**Your assignment:** Retype the records word for word, starting with their first line and ending with the line that contains "2: (93, 367)", both ends included.
───── Data supplied
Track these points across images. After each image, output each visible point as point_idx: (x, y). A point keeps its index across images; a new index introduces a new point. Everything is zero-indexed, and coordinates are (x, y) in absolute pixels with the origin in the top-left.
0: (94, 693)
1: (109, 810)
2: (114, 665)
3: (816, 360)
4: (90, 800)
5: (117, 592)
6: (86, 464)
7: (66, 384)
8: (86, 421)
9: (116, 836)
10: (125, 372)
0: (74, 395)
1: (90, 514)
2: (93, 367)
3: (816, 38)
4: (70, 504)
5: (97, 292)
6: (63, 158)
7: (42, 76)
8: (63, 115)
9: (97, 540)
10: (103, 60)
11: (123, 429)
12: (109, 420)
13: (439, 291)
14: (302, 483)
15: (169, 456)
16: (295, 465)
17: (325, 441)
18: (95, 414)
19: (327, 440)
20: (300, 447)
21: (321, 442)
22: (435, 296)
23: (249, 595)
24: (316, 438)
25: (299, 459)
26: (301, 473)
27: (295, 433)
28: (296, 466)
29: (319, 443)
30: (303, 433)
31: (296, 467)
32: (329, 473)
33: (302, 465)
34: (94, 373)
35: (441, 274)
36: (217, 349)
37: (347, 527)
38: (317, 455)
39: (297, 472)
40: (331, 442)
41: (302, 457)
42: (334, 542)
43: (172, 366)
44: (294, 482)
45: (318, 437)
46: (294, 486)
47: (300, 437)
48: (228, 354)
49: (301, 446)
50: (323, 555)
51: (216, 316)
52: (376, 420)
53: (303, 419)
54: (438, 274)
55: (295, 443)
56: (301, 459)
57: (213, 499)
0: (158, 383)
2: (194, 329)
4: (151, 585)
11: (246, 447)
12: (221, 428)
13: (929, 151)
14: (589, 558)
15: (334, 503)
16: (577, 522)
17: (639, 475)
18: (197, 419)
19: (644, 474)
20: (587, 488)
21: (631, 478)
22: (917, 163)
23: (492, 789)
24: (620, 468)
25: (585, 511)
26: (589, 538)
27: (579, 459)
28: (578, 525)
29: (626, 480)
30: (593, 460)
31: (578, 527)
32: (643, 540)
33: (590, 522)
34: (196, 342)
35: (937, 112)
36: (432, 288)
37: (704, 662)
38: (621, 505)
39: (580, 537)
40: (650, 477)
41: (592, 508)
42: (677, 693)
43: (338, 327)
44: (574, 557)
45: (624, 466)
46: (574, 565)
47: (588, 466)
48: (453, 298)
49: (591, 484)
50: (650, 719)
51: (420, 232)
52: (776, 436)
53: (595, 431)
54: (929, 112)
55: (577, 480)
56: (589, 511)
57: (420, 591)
──────────
**Problem solution:**
Track these points across images. After each image, output each visible point as point_idx: (x, y). A point keeps its index across images; a new index introduces a new point. Everything is zero-indexed, and coordinates are (x, y) in absolute pixels with the origin in the top-left.
0: (94, 693)
1: (109, 810)
2: (114, 665)
3: (816, 360)
4: (90, 800)
5: (117, 592)
6: (86, 464)
7: (66, 384)
8: (86, 421)
9: (116, 836)
10: (125, 372)
0: (74, 395)
1: (90, 514)
2: (93, 367)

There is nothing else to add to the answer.